-- MATERIAL SUPPLIED follows --
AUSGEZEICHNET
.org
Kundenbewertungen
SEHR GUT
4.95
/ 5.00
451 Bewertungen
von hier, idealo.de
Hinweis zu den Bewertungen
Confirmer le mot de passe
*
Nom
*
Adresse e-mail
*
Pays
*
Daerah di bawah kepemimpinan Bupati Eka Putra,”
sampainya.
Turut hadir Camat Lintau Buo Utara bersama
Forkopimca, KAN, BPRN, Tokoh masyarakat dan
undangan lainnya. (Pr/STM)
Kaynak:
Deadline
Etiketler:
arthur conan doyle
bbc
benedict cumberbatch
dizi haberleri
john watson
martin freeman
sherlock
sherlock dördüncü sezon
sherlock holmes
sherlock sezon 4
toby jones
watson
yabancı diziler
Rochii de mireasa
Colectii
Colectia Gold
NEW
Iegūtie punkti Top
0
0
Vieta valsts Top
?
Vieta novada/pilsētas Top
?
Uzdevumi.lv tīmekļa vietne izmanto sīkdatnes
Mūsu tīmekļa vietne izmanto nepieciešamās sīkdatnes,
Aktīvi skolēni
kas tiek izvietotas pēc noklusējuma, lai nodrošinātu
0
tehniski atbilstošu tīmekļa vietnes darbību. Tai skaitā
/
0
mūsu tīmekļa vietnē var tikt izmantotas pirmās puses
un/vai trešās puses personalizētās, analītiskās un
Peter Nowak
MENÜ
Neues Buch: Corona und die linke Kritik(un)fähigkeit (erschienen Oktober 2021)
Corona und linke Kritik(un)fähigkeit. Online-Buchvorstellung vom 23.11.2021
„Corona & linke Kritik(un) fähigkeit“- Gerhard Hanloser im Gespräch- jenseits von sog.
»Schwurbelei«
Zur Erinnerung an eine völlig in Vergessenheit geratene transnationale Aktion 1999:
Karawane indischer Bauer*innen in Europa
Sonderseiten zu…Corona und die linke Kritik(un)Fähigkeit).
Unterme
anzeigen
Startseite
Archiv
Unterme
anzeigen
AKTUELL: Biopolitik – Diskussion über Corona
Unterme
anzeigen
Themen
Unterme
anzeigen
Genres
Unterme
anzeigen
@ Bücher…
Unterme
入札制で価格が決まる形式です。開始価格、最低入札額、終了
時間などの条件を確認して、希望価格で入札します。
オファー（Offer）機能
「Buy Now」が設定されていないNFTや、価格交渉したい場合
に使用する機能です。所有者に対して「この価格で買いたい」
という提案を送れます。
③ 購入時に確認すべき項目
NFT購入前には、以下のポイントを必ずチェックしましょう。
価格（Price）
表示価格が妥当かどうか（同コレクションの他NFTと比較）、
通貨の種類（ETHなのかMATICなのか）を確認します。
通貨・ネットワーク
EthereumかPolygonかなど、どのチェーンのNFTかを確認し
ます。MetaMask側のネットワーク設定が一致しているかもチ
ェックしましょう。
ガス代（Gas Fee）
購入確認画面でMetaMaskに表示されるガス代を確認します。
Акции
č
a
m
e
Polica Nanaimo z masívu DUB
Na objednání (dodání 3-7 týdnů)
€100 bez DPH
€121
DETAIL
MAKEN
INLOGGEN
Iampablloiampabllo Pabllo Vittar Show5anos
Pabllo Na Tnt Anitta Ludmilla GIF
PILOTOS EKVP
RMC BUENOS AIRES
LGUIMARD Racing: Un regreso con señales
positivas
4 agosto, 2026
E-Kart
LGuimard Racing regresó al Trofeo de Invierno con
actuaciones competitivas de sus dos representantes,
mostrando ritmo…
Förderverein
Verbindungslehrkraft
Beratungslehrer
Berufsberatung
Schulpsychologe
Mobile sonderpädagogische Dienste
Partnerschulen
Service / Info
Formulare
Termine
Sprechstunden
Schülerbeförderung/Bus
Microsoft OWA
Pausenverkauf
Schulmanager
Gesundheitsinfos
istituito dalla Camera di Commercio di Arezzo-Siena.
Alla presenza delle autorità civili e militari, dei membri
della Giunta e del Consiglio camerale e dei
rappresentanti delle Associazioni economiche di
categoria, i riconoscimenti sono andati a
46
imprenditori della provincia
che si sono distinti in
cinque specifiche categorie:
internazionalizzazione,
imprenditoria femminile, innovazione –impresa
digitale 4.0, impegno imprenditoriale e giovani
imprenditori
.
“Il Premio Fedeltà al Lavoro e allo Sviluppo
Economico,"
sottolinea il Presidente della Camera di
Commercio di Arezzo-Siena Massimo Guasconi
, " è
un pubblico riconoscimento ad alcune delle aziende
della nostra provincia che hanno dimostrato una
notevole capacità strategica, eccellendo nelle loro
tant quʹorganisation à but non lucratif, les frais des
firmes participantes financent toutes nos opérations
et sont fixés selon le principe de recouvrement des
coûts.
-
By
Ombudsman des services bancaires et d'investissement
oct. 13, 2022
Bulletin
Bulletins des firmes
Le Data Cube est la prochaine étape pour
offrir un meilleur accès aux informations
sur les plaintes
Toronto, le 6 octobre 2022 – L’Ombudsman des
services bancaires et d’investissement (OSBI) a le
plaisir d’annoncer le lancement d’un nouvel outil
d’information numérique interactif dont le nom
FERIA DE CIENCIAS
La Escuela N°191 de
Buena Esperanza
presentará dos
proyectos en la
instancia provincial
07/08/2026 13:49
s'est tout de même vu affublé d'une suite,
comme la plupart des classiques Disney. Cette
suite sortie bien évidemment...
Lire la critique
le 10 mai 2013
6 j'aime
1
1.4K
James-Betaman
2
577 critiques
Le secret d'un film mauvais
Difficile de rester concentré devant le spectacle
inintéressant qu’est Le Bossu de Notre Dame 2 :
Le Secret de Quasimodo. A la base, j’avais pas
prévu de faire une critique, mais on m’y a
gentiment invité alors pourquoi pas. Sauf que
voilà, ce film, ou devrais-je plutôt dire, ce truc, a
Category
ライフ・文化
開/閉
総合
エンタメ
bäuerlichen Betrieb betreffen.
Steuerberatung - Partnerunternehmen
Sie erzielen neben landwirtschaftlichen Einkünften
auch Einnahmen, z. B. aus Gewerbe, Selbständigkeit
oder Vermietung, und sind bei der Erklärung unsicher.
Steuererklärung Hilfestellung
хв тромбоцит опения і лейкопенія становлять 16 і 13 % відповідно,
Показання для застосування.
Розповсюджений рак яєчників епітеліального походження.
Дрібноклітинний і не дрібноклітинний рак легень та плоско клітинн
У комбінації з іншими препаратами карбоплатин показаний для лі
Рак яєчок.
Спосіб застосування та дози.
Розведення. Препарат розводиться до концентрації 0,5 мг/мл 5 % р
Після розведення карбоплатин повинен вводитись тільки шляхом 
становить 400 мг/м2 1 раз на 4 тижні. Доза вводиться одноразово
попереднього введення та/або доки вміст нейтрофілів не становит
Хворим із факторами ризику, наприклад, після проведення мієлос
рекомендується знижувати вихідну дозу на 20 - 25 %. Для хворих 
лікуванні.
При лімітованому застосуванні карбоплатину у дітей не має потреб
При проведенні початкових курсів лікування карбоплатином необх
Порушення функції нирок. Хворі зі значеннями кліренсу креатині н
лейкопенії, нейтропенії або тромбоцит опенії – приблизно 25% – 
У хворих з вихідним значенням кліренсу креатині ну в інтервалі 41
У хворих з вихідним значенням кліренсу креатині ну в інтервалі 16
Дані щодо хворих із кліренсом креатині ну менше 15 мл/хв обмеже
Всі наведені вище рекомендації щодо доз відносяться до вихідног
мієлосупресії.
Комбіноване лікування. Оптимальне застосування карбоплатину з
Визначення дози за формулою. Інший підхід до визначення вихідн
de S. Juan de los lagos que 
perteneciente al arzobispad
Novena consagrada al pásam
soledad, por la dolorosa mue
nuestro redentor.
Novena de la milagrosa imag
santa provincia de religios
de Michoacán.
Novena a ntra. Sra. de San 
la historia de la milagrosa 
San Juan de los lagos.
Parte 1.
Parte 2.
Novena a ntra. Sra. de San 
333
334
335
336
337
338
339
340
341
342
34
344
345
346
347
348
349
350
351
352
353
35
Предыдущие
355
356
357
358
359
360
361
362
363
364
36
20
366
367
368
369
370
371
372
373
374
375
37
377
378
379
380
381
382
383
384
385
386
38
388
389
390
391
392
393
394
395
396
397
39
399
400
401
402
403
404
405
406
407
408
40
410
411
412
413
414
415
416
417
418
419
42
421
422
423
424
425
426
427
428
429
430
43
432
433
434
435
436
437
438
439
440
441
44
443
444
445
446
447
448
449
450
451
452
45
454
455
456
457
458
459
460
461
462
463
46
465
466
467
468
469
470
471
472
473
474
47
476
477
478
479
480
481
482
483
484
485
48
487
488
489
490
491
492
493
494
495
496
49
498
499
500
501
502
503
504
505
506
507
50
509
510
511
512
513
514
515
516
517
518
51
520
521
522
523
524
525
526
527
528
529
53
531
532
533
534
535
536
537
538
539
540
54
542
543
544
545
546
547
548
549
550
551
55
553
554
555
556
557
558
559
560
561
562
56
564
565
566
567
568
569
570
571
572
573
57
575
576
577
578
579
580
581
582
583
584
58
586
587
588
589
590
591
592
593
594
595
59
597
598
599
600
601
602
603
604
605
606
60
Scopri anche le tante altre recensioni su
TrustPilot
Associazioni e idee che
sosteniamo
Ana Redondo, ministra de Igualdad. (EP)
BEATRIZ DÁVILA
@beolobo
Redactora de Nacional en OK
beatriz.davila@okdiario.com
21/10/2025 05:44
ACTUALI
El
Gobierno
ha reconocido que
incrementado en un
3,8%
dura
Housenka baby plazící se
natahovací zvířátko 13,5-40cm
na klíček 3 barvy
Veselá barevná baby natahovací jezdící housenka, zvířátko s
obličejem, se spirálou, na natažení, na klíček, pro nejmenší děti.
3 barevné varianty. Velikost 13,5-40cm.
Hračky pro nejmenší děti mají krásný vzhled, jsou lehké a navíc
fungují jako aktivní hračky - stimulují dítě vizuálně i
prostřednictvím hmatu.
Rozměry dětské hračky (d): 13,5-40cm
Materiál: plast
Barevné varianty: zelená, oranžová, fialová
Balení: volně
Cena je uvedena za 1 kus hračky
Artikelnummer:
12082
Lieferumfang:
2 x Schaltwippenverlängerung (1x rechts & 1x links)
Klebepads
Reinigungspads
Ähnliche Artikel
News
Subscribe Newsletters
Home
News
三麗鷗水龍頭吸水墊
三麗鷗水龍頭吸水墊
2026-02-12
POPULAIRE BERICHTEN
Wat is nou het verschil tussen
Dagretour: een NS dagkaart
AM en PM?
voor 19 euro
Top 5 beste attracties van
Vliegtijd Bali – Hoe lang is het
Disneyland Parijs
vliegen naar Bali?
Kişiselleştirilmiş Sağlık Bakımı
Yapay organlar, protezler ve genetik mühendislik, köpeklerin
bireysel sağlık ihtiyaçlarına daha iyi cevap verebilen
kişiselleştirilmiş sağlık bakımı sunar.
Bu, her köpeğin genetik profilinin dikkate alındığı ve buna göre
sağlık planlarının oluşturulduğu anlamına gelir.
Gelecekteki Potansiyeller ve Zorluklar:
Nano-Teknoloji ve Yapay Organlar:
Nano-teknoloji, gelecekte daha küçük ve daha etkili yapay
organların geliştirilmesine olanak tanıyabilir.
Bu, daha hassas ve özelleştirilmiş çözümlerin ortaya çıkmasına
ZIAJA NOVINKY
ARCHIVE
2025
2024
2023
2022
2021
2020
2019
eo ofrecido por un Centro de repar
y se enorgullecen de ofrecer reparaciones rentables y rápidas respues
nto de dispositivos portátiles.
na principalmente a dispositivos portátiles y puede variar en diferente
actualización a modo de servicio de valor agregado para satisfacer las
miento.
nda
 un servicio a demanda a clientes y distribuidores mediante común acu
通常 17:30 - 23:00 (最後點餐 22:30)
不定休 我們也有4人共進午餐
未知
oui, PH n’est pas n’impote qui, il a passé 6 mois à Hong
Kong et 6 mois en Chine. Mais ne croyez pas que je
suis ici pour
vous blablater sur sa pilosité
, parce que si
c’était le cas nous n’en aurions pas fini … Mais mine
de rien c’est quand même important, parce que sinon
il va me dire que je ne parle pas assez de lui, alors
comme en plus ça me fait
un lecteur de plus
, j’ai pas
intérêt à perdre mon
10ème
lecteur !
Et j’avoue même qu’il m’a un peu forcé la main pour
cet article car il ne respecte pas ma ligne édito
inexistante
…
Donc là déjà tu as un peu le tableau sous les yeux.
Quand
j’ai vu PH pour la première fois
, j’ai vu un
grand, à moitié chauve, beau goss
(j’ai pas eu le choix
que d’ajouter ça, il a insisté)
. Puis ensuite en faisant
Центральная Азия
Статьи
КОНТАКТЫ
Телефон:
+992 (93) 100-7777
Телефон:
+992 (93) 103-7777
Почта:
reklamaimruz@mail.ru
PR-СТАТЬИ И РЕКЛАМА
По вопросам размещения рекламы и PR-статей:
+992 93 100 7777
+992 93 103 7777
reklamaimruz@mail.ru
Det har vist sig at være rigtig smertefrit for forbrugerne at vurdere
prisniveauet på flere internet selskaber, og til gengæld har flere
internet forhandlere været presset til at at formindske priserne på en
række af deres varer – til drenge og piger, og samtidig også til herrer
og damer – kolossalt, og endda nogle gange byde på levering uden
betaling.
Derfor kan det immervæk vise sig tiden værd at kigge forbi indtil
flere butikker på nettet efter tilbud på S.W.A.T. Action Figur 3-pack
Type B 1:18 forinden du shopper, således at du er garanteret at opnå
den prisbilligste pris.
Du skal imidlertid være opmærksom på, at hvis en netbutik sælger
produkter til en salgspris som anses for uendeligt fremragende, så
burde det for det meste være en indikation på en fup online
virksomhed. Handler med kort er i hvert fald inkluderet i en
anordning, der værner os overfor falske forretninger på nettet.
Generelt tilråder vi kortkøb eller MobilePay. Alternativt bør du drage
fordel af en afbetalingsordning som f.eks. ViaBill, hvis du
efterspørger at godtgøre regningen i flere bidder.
-- MATERIAL SUPPLIED concluded --
◆ EXERCISE AIM ◆
Count the lines in the entries above where the string "хворих" shows up, and give that number only.

◆ REPLY TO THE TASK ◆
4